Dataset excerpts

_____

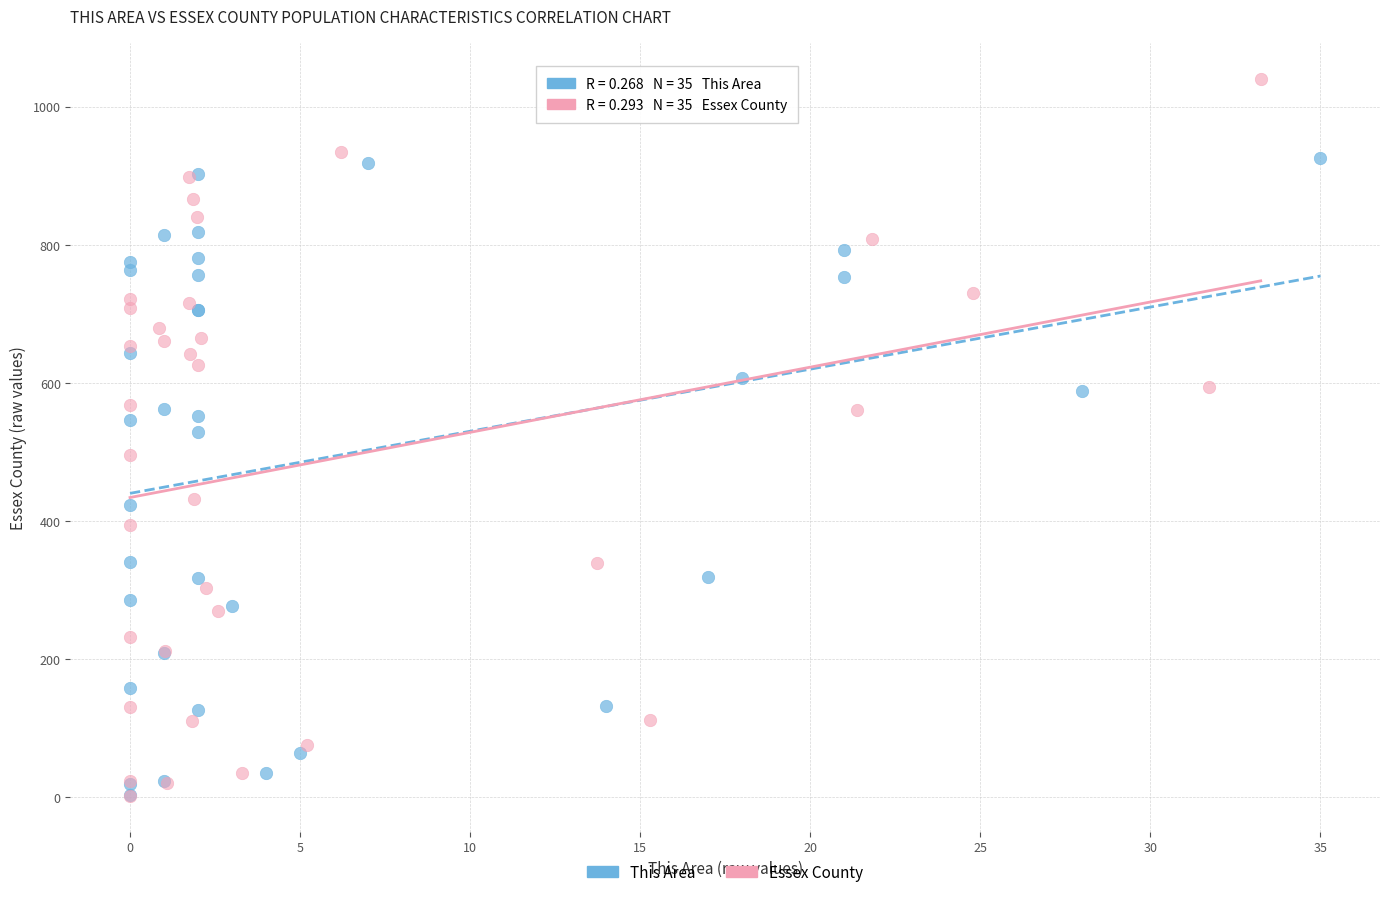

Which series has the widest spread of Y values?

Essex County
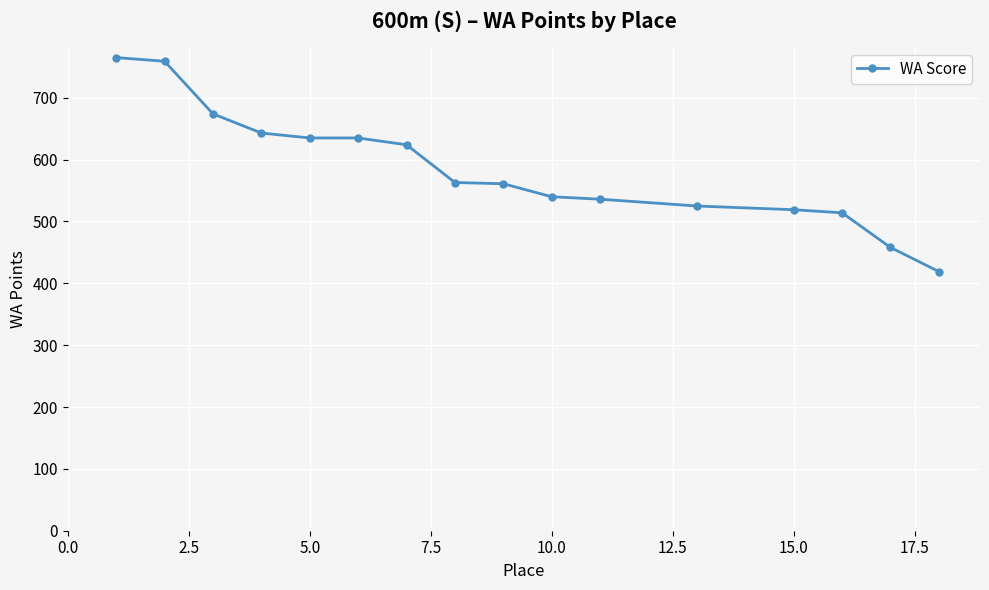

How many lines are shown in the chart?

1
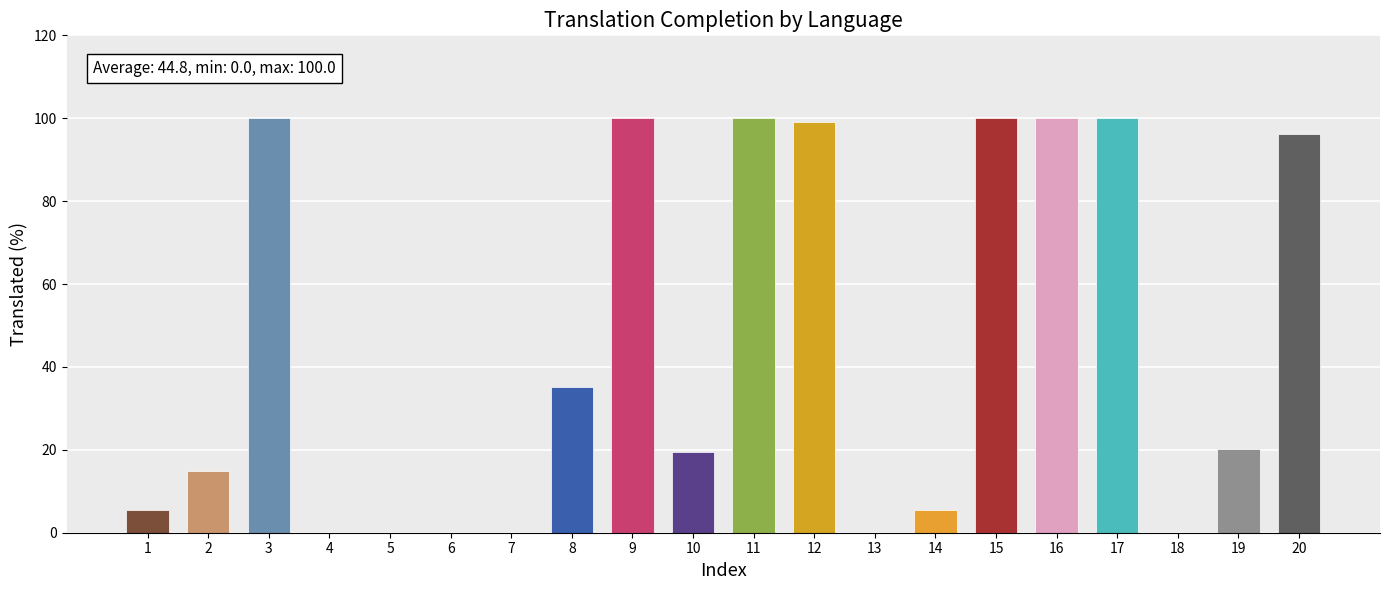

Reading left to right, what are all the values shown in this chart?

5.5	14.8	100.0	0.0	0.0	0.0	0.0	35.1	100.0	19.4	100.0	99.0	0.0	5.5	100.0	100.0	100.0	0.0	20.3	96.2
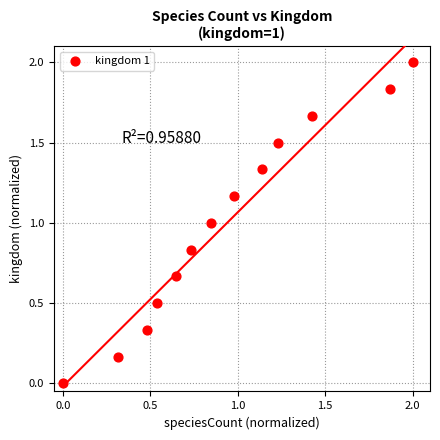

What is the range of X values (max minus min)?

2.0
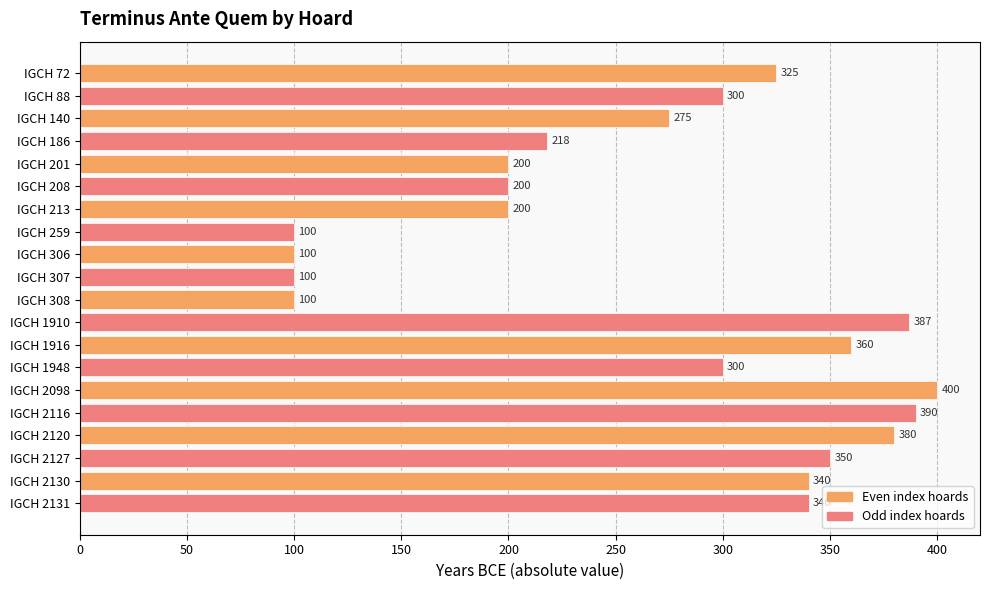

Count the number of data series in this chart.

1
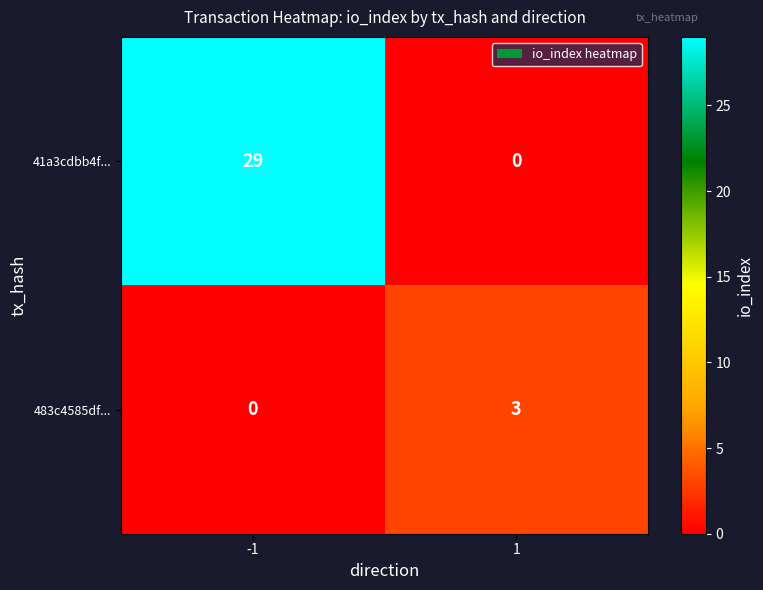

What is the difference between the maximum and minimum values in the 41a3cdbb4f... series?

29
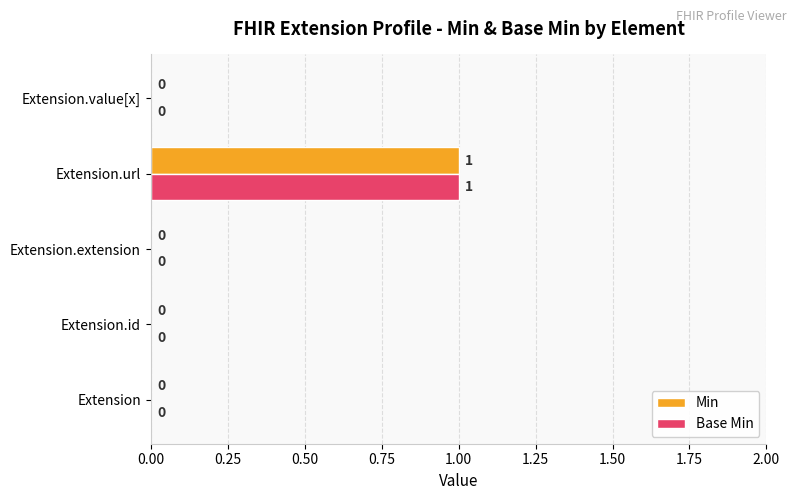

The Base Min series shows 0 at Extension.extension. True or false?

True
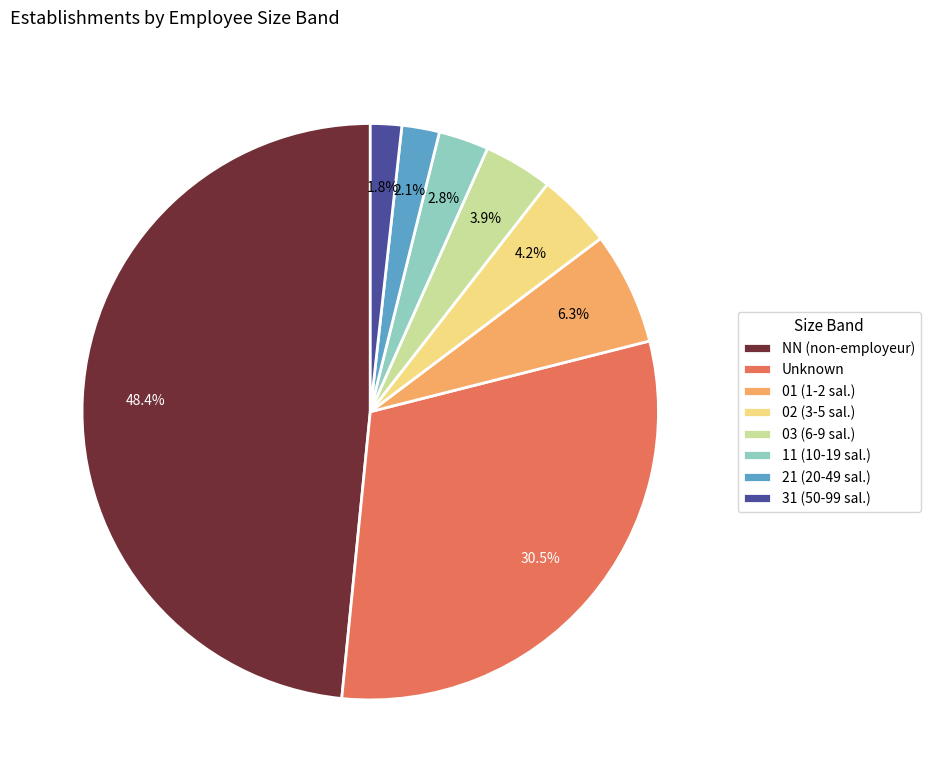

What is the total percentage of 02 (3-5 sal.) and Unknown?

34.7%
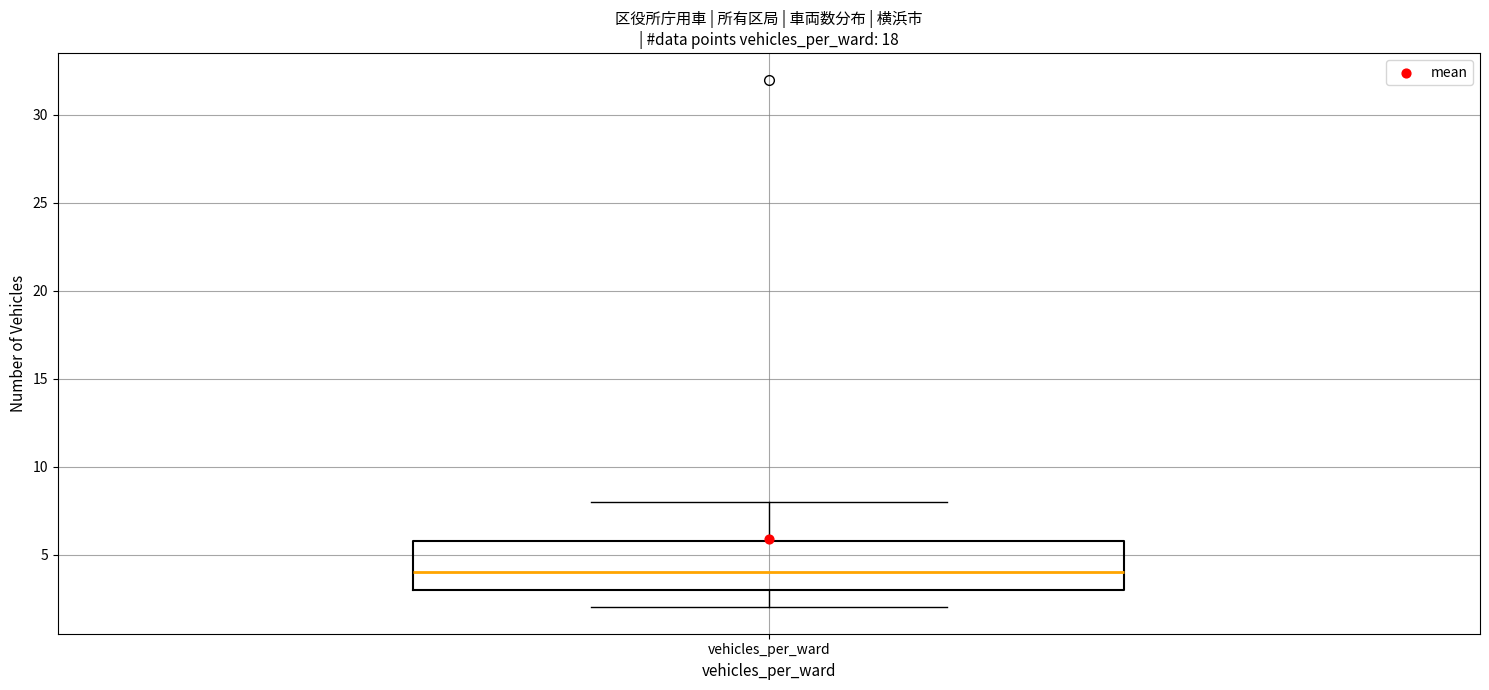

Where does the median line of the box for vehicles_per_ward sit on the y-axis? The values are not printed on the chart, so give them approximately, as read against the axis.

4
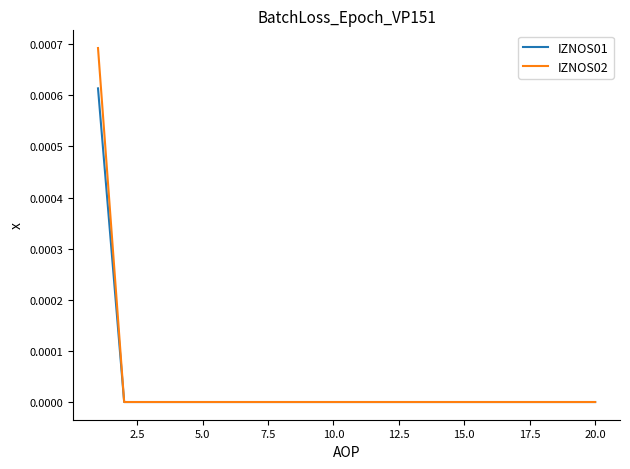

Which series has the largest range (max minus min)?

IZNOS02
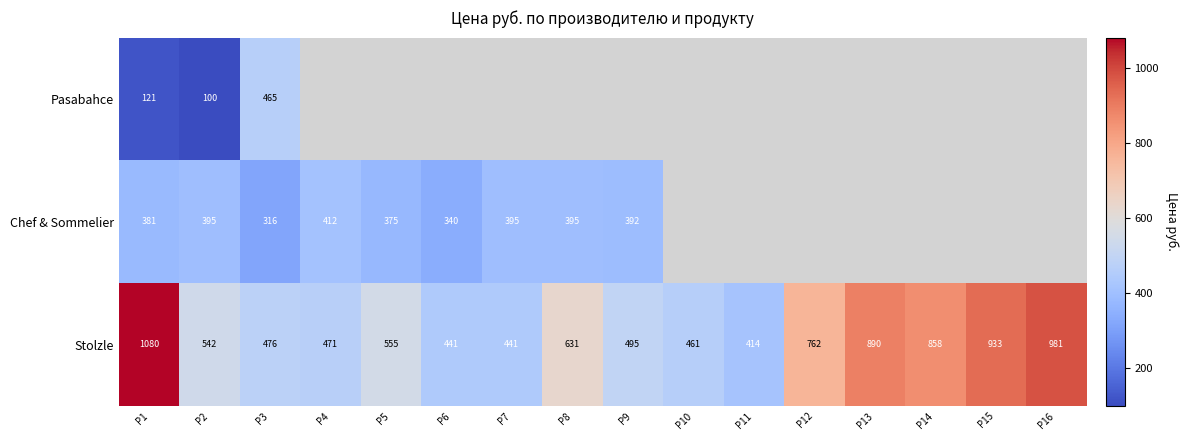

What is the maximum value for Stolzle?

1080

_____

WHAT IS REQUIRED:
Copy out every line of the records above word for word, omitting the pictures.

ANSWER AREA:
Which series has the widest spread of Y values?

Essex County

How many lines are shown in the chart?

1

Reading left to right, what are all the values shown in this chart?

5.5	14.8	100.0	0.0	0.0	0.0	0.0	35.1	100.0	19.4	100.0	99.0	0.0	5.5	100.0	100.0	100.0	0.0	20.3	96.2

What is the range of X values (max minus min)?

2.0

Count the number of data series in this chart.

1

What is the difference between the maximum and minimum values in the 41a3cdbb4f... series?

29

The Base Min series shows 0 at Extension.extension. True or false?

True

What is the total percentage of 02 (3-5 sal.) and Unknown?

34.7%

Where does the median line of the box for vehicles_per_ward sit on the y-axis? The values are not printed on the chart, so give them approximately, as read against the axis.

4

Which series has the largest range (max minus min)?

IZNOS02

What is the maximum value for Stolzle?

1080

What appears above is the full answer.